Instead of a partnership relationship, there is a hierarchical order in which the woman is dependent on the man, his will, nature and customary practices that often contradict the message of Islam, but people still adhere to them. Thus, for the sake of the honor, morality and authority of men and the state, the freedom and life of a woman who wants to manage her own life, to think for herself and be a full-fledged subject, and not an object of someone’s desires and baseless authority, is taken away.

Instead of equality and partnership, a woman is generally seen as a reproductive apparatus that gives birth to new heirs of the lineage and/or gives birth to soldiers of the nation and state, or is perceived as a territory to be humiliated, conquered and raped in order to give birth to soldiers of another nation. For centuries, women have been forced to submit to the authority of men and not to the authority of God, because men have positioned themselves as the head and authority through which women express their devotion to God. It has been constantly interpreted, and even today there are such interpretations of the faith, that a woman owes obedience to a man, because he is her gate to enter heaven (paradise).

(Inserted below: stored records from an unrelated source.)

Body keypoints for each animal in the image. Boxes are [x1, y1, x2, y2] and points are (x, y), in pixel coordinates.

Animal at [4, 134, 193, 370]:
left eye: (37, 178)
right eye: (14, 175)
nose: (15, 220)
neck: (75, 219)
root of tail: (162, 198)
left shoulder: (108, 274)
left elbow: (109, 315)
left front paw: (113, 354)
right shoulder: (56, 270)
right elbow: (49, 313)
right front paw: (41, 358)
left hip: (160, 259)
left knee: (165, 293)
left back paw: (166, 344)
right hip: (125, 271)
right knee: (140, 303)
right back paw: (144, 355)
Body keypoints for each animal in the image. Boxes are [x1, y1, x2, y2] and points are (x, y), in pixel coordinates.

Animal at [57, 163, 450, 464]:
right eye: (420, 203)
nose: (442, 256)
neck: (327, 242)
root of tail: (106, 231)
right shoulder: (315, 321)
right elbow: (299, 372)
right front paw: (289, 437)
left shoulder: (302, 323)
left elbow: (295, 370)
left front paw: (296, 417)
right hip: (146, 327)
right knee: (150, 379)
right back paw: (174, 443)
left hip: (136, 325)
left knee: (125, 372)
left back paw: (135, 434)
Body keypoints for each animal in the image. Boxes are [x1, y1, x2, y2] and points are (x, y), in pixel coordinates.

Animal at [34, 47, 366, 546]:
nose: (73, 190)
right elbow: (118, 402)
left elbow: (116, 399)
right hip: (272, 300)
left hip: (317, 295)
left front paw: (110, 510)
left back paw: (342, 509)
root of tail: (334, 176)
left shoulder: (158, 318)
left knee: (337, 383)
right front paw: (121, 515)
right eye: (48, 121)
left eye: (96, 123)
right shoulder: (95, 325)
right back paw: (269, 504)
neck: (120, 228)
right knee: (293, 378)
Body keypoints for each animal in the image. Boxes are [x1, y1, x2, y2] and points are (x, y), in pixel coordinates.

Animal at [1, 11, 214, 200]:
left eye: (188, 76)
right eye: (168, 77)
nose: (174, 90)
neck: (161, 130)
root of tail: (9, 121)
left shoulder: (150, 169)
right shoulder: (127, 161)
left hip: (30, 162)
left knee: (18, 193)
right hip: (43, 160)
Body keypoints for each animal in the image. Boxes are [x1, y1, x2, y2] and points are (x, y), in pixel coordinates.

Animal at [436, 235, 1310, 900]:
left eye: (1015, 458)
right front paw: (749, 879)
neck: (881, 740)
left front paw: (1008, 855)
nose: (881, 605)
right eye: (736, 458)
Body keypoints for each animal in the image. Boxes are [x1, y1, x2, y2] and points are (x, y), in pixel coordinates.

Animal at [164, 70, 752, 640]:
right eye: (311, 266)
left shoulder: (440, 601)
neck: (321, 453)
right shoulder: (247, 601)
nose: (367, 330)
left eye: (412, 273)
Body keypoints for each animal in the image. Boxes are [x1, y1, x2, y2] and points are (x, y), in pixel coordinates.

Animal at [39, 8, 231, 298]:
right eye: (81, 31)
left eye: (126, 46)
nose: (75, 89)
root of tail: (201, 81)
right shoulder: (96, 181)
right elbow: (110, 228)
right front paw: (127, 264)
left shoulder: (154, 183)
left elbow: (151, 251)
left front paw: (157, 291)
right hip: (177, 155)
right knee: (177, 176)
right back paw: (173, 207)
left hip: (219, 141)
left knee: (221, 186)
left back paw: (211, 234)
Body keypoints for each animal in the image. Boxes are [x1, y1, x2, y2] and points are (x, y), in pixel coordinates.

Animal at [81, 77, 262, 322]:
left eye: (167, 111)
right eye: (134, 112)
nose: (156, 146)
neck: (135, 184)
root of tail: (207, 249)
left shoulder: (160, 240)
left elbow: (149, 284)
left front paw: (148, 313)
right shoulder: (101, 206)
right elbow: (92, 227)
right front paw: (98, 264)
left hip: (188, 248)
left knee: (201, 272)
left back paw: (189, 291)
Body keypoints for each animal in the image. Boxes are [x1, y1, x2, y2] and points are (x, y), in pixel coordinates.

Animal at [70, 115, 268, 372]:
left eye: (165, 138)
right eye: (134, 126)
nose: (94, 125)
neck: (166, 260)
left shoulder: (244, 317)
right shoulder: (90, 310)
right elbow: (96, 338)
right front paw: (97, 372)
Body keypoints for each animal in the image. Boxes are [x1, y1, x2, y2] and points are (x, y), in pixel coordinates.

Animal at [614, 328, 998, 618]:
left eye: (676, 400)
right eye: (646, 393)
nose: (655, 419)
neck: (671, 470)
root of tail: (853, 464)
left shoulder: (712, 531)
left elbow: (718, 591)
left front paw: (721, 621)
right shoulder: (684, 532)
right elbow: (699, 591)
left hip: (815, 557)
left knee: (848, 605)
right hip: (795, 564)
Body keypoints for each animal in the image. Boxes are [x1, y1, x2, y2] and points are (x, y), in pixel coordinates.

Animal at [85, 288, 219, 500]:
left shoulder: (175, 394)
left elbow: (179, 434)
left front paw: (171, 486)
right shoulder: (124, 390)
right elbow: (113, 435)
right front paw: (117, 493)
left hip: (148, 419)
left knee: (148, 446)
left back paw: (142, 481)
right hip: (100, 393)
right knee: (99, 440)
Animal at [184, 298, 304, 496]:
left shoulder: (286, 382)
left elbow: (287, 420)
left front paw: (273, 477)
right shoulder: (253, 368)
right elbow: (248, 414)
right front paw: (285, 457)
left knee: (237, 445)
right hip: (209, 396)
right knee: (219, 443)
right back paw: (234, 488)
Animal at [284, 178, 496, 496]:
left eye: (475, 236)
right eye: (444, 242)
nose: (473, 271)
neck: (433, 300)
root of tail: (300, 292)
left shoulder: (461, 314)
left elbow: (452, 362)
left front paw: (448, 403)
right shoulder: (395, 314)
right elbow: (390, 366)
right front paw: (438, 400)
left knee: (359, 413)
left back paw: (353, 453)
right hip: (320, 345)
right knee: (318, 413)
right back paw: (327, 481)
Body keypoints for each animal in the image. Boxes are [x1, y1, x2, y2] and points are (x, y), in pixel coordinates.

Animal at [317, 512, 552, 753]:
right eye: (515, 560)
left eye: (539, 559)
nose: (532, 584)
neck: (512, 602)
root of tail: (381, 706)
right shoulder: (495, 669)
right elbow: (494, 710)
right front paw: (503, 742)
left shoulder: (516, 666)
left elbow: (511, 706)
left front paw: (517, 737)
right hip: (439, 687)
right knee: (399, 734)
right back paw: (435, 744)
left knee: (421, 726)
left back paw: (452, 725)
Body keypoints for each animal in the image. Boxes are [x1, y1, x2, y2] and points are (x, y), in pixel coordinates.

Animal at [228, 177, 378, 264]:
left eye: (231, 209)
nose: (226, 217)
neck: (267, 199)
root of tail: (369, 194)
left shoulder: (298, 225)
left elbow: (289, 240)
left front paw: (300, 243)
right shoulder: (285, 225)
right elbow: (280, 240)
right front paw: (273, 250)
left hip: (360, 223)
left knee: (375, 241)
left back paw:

However, nowhere in the Qur’an did God say that obedience to a man is a characteristic of better women, but obedience to God (66:5), but throughout history it has been constantly interpreted and today it often seems that a woman is obliged to obey a man and only indirectly to God. In this way, the foundations of control over a woman’s body and life are strengthened, and in this way men are indirectly told that they have the right to control a woman and if she refuses to obey, they can sanction her. When they end it with murder, then we are surprised.

Confronting brutal murders like the murder of Edina Odobašić, the moral re-education that led to the death of Mahsa Amini and numerous other women who suffer every day at the hands of a man and male authority, makes us wonder, how is it possible for such murders to occur?

It is possible, because even today we hear uncritically repeated messages about hierarchical relationships in marriage and family, instead of partnership and joint action.

It is possible, because there are still scholars who situate women as weaker, less rational than men and in need of protection and control.

It is possible, because most men are comfortable being in a position of power and authority and not dealing with these uncomfortable issues.

It is possible, because most men have not experienced what it means to be subordinate, limited, exclusive and what it means to be secondary and in an infantile position despite all the talents and gifts of reason and freedom that are not gender conditioned.

It is possible, because most men think that it is happening somewhere far away and that it is not their problem.

Women, on the other hand, have been taught for centuries to find their way in the labyrinth of patriarchy, to most often remain silent, to manipulate, to find detours to achieve their desires and goals, and to say the least openly about it. Why? Because they are afraid of condemnation, stigma, marginalization and labeling that they are hateful feminists who want to destroy the family and tradition and rule over men, or the most common reason is that women do not want to leave their comfort zone, because it is easier for them.

It’s easier while they’re killing other people’s daughters, and when evil comes to our door, it’s too late.